Problem requirements: For every line that contains the string "Tripura", pull that line out of the material below.
>>>
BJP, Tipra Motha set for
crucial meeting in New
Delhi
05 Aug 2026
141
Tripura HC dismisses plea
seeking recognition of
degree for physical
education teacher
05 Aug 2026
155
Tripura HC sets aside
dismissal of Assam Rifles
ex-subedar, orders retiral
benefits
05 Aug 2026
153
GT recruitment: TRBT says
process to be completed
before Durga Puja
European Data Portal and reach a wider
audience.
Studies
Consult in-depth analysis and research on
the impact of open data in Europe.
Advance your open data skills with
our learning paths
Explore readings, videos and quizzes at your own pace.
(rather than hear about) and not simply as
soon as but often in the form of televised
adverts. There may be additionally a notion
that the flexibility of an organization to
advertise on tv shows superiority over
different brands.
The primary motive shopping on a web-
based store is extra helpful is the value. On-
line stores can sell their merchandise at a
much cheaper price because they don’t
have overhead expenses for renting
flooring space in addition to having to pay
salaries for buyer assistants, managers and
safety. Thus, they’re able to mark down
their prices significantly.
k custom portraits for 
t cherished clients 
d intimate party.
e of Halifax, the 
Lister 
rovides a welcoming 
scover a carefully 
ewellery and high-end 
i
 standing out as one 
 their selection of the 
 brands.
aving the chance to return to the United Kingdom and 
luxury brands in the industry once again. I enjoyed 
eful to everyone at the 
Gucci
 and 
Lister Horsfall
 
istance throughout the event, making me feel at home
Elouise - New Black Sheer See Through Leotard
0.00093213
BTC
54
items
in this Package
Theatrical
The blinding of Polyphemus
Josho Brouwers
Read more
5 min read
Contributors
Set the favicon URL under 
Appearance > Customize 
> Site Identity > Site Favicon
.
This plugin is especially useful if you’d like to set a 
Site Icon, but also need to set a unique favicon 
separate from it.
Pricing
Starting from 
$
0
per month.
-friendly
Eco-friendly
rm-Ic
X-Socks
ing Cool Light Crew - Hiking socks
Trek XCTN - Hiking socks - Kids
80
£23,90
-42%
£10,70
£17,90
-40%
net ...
<<<
Answer space:
Tripura HC dismisses plea
Tripura HC sets aside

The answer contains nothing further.